• _YOUR ASSIGNMENT_
Line by line, the entries below are to be reproduced unaltered.

• _Stored data_
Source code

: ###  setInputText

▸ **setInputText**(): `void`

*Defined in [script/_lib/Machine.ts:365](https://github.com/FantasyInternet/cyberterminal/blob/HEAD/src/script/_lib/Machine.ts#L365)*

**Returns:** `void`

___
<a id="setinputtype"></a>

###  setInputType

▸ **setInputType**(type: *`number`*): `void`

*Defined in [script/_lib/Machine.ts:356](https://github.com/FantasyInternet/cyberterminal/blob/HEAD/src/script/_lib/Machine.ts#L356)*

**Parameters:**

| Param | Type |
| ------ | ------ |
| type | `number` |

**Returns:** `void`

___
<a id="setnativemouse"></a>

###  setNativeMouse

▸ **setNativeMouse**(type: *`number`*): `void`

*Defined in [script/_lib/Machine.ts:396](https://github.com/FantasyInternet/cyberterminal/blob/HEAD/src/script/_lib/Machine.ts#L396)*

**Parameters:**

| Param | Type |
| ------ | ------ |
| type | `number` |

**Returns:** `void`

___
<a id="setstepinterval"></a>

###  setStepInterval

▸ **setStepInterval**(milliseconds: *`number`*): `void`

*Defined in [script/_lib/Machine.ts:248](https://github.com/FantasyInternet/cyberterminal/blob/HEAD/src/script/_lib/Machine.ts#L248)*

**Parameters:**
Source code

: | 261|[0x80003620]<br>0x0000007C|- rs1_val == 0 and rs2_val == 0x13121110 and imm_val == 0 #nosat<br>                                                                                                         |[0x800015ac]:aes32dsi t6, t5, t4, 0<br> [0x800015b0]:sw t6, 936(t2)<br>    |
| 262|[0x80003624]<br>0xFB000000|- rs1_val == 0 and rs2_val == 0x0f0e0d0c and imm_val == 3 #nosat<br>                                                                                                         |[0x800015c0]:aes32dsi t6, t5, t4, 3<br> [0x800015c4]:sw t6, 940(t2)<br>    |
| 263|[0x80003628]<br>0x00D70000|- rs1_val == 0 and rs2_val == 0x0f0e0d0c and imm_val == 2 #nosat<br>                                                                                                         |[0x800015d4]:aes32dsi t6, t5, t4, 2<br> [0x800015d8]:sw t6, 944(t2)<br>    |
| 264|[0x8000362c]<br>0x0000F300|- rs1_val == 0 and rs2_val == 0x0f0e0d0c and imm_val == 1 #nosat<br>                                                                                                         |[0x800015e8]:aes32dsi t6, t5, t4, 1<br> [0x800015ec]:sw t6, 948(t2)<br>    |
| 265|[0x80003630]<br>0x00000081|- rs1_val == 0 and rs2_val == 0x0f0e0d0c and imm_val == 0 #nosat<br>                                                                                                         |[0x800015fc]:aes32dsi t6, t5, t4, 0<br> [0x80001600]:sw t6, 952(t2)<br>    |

• _RESPONSE BOX_
Source code

: ###  setInputText

▸ **setInputText**(): `void`

*Defined in [script/_lib/Machine.ts:365](https://github.com/FantasyInternet/cyberterminal/blob/HEAD/src/script/_lib/Machine.ts#L365)*

**Returns:** `void`

___
<a id="setinputtype"></a>

###  setInputType

▸ **setInputType**(type: *`number`*): `void`

*Defined in [script/_lib/Machine.ts:356](https://github.com/FantasyInternet/cyberterminal/blob/HEAD/src/script/_lib/Machine.ts#L356)*

**Parameters:**

| Param | Type |
| ------ | ------ |
| type | `number` |

**Returns:** `void`

___
<a id="setnativemouse"></a>

###  setNativeMouse

▸ **setNativeMouse**(type: *`number`*): `void`

*Defined in [script/_lib/Machine.ts:396](https://github.com/FantasyInternet/cyberterminal/blob/HEAD/src/script/_lib/Machine.ts#L396)*

**Parameters:**

| Param | Type |
| ------ | ------ |
| type | `number` |

**Returns:** `void`

___
<a id="setstepinterval"></a>

###  setStepInterval

▸ **setStepInterval**(milliseconds: *`number`*): `void`

*Defined in [script/_lib/Machine.ts:248](https://github.com/FantasyInternet/cyberterminal/blob/HEAD/src/script/_lib/Machine.ts#L248)*

**Parameters:**
Source code

: | 261|[0x80003620]<br>0x0000007C|- rs1_val == 0 and rs2_val == 0x13121110 and imm_val == 0 #nosat<br>                                                                                                         |[0x800015ac]:aes32dsi t6, t5, t4, 0<br> [0x800015b0]:sw t6, 936(t2)<br>    |
| 262|[0x80003624]<br>0xFB000000|- rs1_val == 0 and rs2_val == 0x0f0e0d0c and imm_val == 3 #nosat<br>                                                                                                         |[0x800015c0]:aes32dsi t6, t5, t4, 3<br> [0x800015c4]:sw t6, 940(t2)<br>    |
| 263|[0x80003628]<br>0x00D70000|- rs1_val == 0 and rs2_val == 0x0f0e0d0c and imm_val == 2 #nosat<br>                                                                                                         |[0x800015d4]:aes32dsi t6, t5, t4, 2<br> [0x800015d8]:sw t6, 944(t2)<br>    |
| 264|[0x8000362c]<br>0x0000F300|- rs1_val == 0 and rs2_val == 0x0f0e0d0c and imm_val == 1 #nosat<br>                                                                                                         |[0x800015e8]:aes32dsi t6, t5, t4, 1<br> [0x800015ec]:sw t6, 948(t2)<br>    |
| 265|[0x80003630]<br>0x00000081|- rs1_val == 0 and rs2_val == 0x0f0e0d0c and imm_val == 0 #nosat<br>                                                                                                         |[0x800015fc]:aes32dsi t6, t5, t4, 0<br> [0x80001600]:sw t6, 952(t2)<br>    |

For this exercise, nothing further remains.